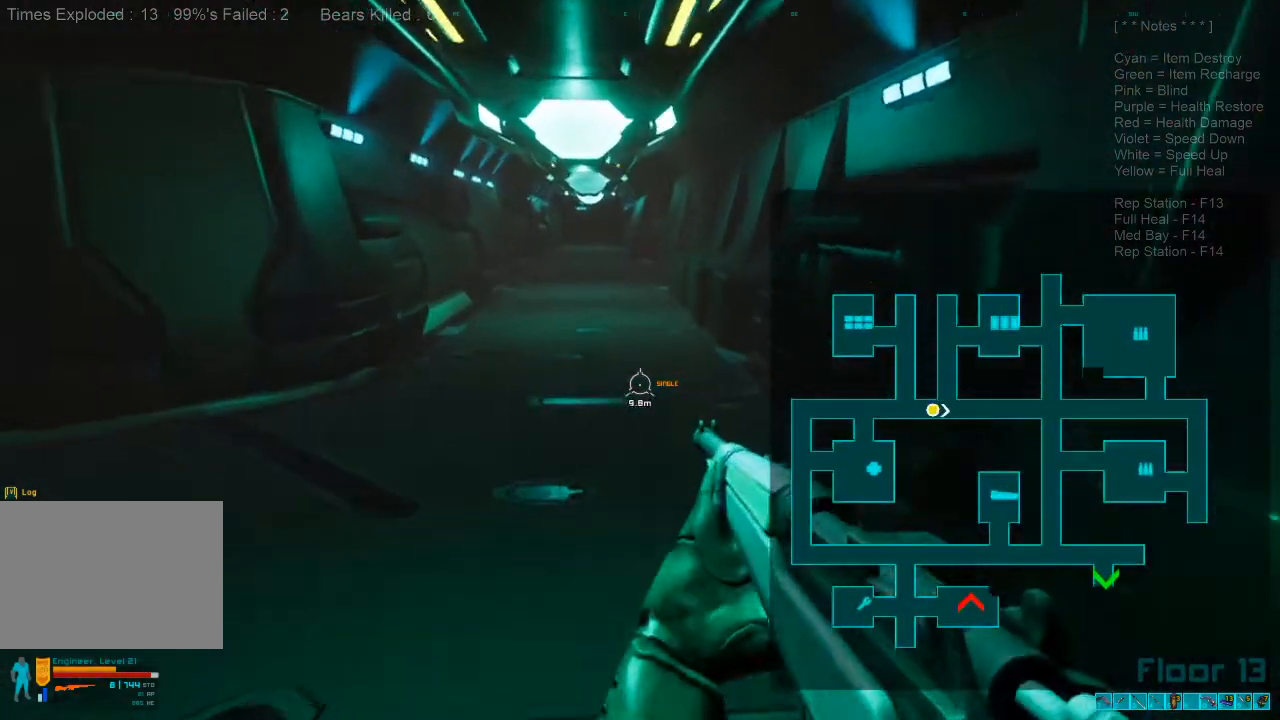
{"keys": ["w"], "mouse": [], "events": [[66, "shift", "down"], [300, "mouse_wheel", "down"], [400, "shift", "up"], [433, "mouse_wheel", "up"]]}
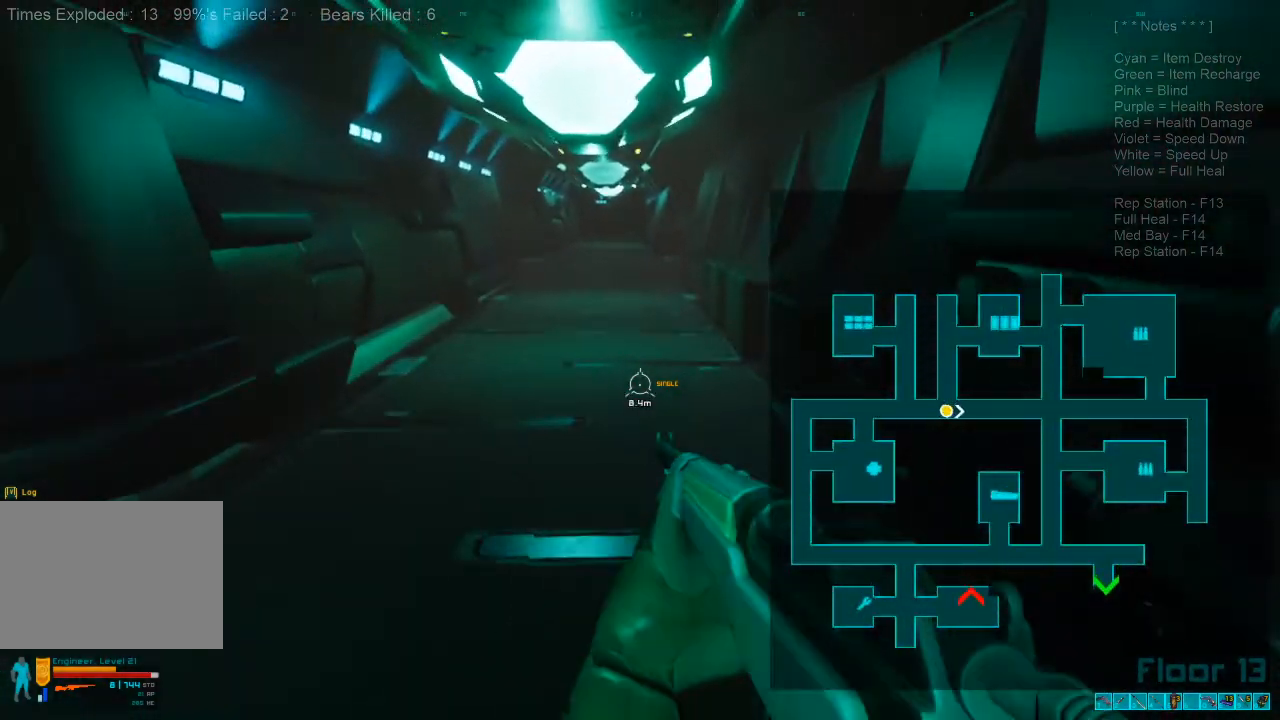
{"keys": ["w"], "mouse": [], "events": []}
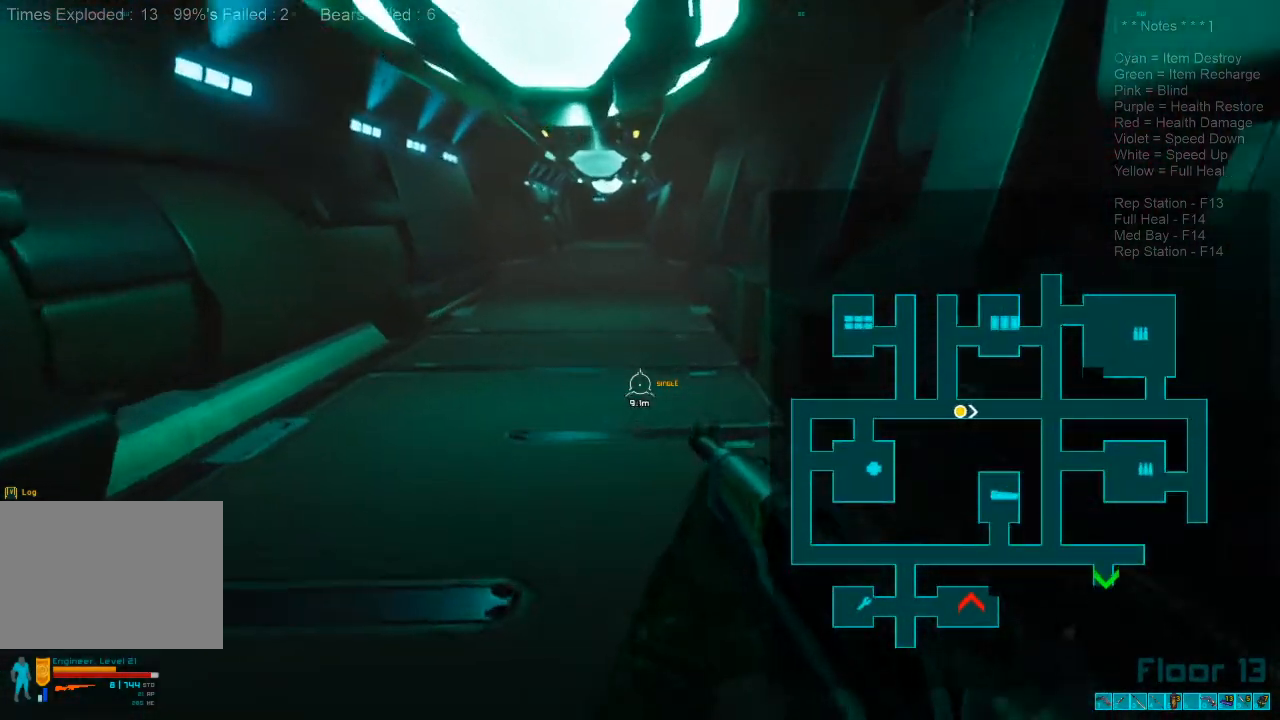
{"keys": ["a", "d", "w"], "mouse": [], "events": [[100, "shift", "down"], [266, "mouse_wheel", "down"], [366, "mouse_wheel", "up"], [400, "a", "down"], [400, "shift", "up"], [466, "d", "down"]]}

- [Aim of the task]: Without any pictures, print the whole listing again exactly as it stands.

- [Result of this task]:
{"keys": ["w"], "mouse": [], "events": [[66, "shift", "down"], [300, "mouse_wheel", "down"], [400, "shift", "up"], [433, "mouse_wheel", "up"]]}
{"keys": ["w"], "mouse": [], "events": []}
{"keys": ["a", "d", "w"], "mouse": [], "events": [[100, "shift", "down"], [266, "mouse_wheel", "down"], [366, "mouse_wheel", "up"], [400, "a", "down"], [400, "shift", "up"], [466, "d", "down"]]}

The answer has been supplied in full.